**TASK:** Transcribe all of the entries below verbatim, line by line, with no changes.

== DATASET EXTRACT ==

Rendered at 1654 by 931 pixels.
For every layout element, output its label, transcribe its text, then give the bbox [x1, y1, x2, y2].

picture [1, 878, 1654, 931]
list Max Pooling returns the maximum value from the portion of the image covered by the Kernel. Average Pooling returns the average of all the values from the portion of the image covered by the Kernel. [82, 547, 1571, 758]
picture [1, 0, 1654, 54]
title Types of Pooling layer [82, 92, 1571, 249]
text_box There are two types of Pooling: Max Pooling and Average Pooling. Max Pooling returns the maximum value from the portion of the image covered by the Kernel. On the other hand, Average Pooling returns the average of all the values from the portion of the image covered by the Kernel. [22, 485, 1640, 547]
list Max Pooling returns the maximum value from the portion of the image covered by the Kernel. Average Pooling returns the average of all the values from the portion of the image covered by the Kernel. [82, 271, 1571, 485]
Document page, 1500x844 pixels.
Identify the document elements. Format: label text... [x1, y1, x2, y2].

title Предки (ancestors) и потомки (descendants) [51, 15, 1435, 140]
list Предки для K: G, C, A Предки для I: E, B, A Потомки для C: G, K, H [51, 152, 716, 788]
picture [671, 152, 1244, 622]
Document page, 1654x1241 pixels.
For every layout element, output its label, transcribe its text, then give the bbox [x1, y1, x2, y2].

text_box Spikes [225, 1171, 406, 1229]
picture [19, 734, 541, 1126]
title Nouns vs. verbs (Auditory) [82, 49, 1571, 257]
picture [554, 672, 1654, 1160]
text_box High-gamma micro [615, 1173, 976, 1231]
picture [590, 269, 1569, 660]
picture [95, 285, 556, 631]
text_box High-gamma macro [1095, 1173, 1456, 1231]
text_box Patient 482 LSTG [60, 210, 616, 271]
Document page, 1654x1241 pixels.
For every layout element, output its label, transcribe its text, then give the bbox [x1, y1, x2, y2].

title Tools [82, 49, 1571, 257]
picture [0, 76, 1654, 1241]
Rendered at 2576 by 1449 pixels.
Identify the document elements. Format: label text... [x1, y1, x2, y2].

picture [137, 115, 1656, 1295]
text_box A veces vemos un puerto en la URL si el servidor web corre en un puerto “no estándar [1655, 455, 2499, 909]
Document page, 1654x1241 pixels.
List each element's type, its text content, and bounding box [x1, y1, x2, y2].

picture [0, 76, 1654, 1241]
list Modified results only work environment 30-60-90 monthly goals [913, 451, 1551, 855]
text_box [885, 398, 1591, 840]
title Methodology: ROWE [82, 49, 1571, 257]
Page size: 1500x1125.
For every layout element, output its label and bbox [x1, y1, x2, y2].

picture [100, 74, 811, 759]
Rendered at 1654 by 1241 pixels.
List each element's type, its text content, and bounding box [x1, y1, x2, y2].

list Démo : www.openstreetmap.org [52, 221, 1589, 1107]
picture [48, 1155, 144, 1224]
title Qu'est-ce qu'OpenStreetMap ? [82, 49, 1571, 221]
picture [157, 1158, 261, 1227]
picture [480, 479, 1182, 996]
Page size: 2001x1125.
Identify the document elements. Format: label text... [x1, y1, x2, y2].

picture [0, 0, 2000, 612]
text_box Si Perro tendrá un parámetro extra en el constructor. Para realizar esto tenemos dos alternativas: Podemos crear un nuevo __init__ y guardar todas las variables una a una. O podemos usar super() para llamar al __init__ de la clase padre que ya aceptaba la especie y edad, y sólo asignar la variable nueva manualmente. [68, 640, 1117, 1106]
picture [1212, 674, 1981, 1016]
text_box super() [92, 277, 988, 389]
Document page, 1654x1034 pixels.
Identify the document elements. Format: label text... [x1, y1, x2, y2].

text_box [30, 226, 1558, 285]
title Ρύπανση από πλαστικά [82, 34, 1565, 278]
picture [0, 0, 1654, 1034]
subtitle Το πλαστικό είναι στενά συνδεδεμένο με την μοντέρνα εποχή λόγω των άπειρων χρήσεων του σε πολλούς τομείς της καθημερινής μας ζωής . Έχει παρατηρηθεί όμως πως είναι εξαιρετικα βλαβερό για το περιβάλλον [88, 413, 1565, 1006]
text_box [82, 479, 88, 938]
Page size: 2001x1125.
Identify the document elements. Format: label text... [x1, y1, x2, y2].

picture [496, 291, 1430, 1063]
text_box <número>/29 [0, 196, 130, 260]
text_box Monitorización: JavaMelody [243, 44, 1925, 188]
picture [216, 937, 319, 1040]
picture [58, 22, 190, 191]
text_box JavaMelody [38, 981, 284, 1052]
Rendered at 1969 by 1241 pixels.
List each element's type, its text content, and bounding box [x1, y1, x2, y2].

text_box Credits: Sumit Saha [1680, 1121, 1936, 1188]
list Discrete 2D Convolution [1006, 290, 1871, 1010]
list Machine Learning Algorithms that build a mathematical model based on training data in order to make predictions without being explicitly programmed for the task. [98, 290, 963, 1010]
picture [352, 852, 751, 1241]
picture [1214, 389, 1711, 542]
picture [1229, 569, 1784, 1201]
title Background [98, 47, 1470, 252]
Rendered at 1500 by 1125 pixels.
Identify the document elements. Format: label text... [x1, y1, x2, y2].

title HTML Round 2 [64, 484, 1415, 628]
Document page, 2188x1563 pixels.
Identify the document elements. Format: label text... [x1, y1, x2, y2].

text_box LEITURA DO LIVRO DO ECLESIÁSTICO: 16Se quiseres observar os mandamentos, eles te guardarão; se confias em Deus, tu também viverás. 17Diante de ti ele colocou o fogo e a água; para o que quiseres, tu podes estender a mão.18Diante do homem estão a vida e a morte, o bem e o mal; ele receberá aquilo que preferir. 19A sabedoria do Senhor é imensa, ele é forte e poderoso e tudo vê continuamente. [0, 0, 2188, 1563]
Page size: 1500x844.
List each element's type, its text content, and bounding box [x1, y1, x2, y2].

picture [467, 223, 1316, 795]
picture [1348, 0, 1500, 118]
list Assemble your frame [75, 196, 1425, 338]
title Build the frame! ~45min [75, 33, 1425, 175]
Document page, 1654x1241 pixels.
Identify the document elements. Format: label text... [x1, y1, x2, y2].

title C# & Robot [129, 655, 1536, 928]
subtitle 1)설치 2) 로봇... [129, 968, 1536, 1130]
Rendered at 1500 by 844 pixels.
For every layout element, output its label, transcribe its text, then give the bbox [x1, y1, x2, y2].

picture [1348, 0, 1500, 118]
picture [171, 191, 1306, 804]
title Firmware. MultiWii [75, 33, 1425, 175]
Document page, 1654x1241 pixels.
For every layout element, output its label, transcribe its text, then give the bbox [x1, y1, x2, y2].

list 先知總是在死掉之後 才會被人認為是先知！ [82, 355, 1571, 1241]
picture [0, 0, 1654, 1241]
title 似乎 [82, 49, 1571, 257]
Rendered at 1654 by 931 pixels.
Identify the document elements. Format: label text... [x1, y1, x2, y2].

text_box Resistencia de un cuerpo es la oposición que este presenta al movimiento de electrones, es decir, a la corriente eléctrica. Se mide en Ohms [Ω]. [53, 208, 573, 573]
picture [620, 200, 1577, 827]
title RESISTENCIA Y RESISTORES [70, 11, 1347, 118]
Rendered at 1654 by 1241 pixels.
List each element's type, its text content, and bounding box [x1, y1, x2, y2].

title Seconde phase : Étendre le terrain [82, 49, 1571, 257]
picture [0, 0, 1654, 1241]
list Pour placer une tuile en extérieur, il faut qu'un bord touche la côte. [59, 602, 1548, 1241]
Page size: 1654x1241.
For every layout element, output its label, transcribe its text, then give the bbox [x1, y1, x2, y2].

===

**OUTPUT BELOW:**
Rendered at 1654 by 931 pixels.
For every layout element, output its label, transcribe its text, then give the bbox [x1, y1, x2, y2].

picture [1, 878, 1654, 931]
list Max Pooling returns the maximum value from the portion of the image covered by the Kernel. Average Pooling returns the average of all the values from the portion of the image covered by the Kernel. [82, 547, 1571, 758]
picture [1, 0, 1654, 54]
title Types of Pooling layer [82, 92, 1571, 249]
text_box There are two types of Pooling: Max Pooling and Average Pooling. Max Pooling returns the maximum value from the portion of the image covered by the Kernel. On the other hand, Average Pooling returns the average of all the values from the portion of the image covered by the Kernel. [22, 485, 1640, 547]
list Max Pooling returns the maximum value from the portion of the image covered by the Kernel. Average Pooling returns the average of all the values from the portion of the image covered by the Kernel. [82, 271, 1571, 485]
Document page, 1500x844 pixels.
Identify the document elements. Format: label text... [x1, y1, x2, y2].

title Предки (ancestors) и потомки (descendants) [51, 15, 1435, 140]
list Предки для K: G, C, A Предки для I: E, B, A Потомки для C: G, K, H [51, 152, 716, 788]
picture [671, 152, 1244, 622]
Document page, 1654x1241 pixels.
For every layout element, output its label, transcribe its text, then give the bbox [x1, y1, x2, y2].

text_box Spikes [225, 1171, 406, 1229]
picture [19, 734, 541, 1126]
title Nouns vs. verbs (Auditory) [82, 49, 1571, 257]
picture [554, 672, 1654, 1160]
text_box High-gamma micro [615, 1173, 976, 1231]
picture [590, 269, 1569, 660]
picture [95, 285, 556, 631]
text_box High-gamma macro [1095, 1173, 1456, 1231]
text_box Patient 482 LSTG [60, 210, 616, 271]
Document page, 1654x1241 pixels.
For every layout element, output its label, transcribe its text, then give the bbox [x1, y1, x2, y2].

title Tools [82, 49, 1571, 257]
picture [0, 76, 1654, 1241]
Rendered at 2576 by 1449 pixels.
Identify the document elements. Format: label text... [x1, y1, x2, y2].

picture [137, 115, 1656, 1295]
text_box A veces vemos un puerto en la URL si el servidor web corre en un puerto “no estándar [1655, 455, 2499, 909]
Document page, 1654x1241 pixels.
List each element's type, its text content, and bounding box [x1, y1, x2, y2].

picture [0, 76, 1654, 1241]
list Modified results only work environment 30-60-90 monthly goals [913, 451, 1551, 855]
text_box [885, 398, 1591, 840]
title Methodology: ROWE [82, 49, 1571, 257]
Page size: 1500x1125.
For every layout element, output its label and bbox [x1, y1, x2, y2].

picture [100, 74, 811, 759]
Rendered at 1654 by 1241 pixels.
List each element's type, its text content, and bounding box [x1, y1, x2, y2].

list Démo : www.openstreetmap.org [52, 221, 1589, 1107]
picture [48, 1155, 144, 1224]
title Qu'est-ce qu'OpenStreetMap ? [82, 49, 1571, 221]
picture [157, 1158, 261, 1227]
picture [480, 479, 1182, 996]
Page size: 2001x1125.
Identify the document elements. Format: label text... [x1, y1, x2, y2].

picture [0, 0, 2000, 612]
text_box Si Perro tendrá un parámetro extra en el constructor. Para realizar esto tenemos dos alternativas: Podemos crear un nuevo __init__ y guardar todas las variables una a una. O podemos usar super() para llamar al __init__ de la clase padre que ya aceptaba la especie y edad, y sólo asignar la variable nueva manualmente. [68, 640, 1117, 1106]
picture [1212, 674, 1981, 1016]
text_box super() [92, 277, 988, 389]
Document page, 1654x1034 pixels.
Identify the document elements. Format: label text... [x1, y1, x2, y2].

text_box [30, 226, 1558, 285]
title Ρύπανση από πλαστικά [82, 34, 1565, 278]
picture [0, 0, 1654, 1034]
subtitle Το πλαστικό είναι στενά συνδεδεμένο με την μοντέρνα εποχή λόγω των άπειρων χρήσεων του σε πολλούς τομείς της καθημερινής μας ζωής . Έχει παρατηρηθεί όμως πως είναι εξαιρετικα βλαβερό για το περιβάλλον [88, 413, 1565, 1006]
text_box [82, 479, 88, 938]
Page size: 2001x1125.
Identify the document elements. Format: label text... [x1, y1, x2, y2].

picture [496, 291, 1430, 1063]
text_box <número>/29 [0, 196, 130, 260]
text_box Monitorización: JavaMelody [243, 44, 1925, 188]
picture [216, 937, 319, 1040]
picture [58, 22, 190, 191]
text_box JavaMelody [38, 981, 284, 1052]
Rendered at 1969 by 1241 pixels.
List each element's type, its text content, and bounding box [x1, y1, x2, y2].

text_box Credits: Sumit Saha [1680, 1121, 1936, 1188]
list Discrete 2D Convolution [1006, 290, 1871, 1010]
list Machine Learning Algorithms that build a mathematical model based on training data in order to make predictions without being explicitly programmed for the task. [98, 290, 963, 1010]
picture [352, 852, 751, 1241]
picture [1214, 389, 1711, 542]
picture [1229, 569, 1784, 1201]
title Background [98, 47, 1470, 252]
Rendered at 1500 by 1125 pixels.
Identify the document elements. Format: label text... [x1, y1, x2, y2].

title HTML Round 2 [64, 484, 1415, 628]
Document page, 2188x1563 pixels.
Identify the document elements. Format: label text... [x1, y1, x2, y2].

text_box LEITURA DO LIVRO DO ECLESIÁSTICO: 16Se quiseres observar os mandamentos, eles te guardarão; se confias em Deus, tu também viverás. 17Diante de ti ele colocou o fogo e a água; para o que quiseres, tu podes estender a mão.18Diante do homem estão a vida e a morte, o bem e o mal; ele receberá aquilo que preferir. 19A sabedoria do Senhor é imensa, ele é forte e poderoso e tudo vê continuamente. [0, 0, 2188, 1563]
Page size: 1500x844.
List each element's type, its text content, and bounding box [x1, y1, x2, y2].

picture [467, 223, 1316, 795]
picture [1348, 0, 1500, 118]
list Assemble your frame [75, 196, 1425, 338]
title Build the frame! ~45min [75, 33, 1425, 175]
Document page, 1654x1241 pixels.
Identify the document elements. Format: label text... [x1, y1, x2, y2].

title C# & Robot [129, 655, 1536, 928]
subtitle 1)설치 2) 로봇... [129, 968, 1536, 1130]
Rendered at 1500 by 844 pixels.
For every layout element, output its label, transcribe its text, then give the bbox [x1, y1, x2, y2].

picture [1348, 0, 1500, 118]
picture [171, 191, 1306, 804]
title Firmware. MultiWii [75, 33, 1425, 175]
Document page, 1654x1241 pixels.
For every layout element, output its label, transcribe its text, then give the bbox [x1, y1, x2, y2].

list 先知總是在死掉之後 才會被人認為是先知！ [82, 355, 1571, 1241]
picture [0, 0, 1654, 1241]
title 似乎 [82, 49, 1571, 257]
Rendered at 1654 by 931 pixels.
Identify the document elements. Format: label text... [x1, y1, x2, y2].

text_box Resistencia de un cuerpo es la oposición que este presenta al movimiento de electrones, es decir, a la corriente eléctrica. Se mide en Ohms [Ω]. [53, 208, 573, 573]
picture [620, 200, 1577, 827]
title RESISTENCIA Y RESISTORES [70, 11, 1347, 118]
Rendered at 1654 by 1241 pixels.
List each element's type, its text content, and bounding box [x1, y1, x2, y2].

title Seconde phase : Étendre le terrain [82, 49, 1571, 257]
picture [0, 0, 1654, 1241]
list Pour placer une tuile en extérieur, il faut qu'un bord touche la côte. [59, 602, 1548, 1241]
Page size: 1654x1241.
For every layout element, output its label, transcribe its text, then give the bbox [x1, y1, x2, y2].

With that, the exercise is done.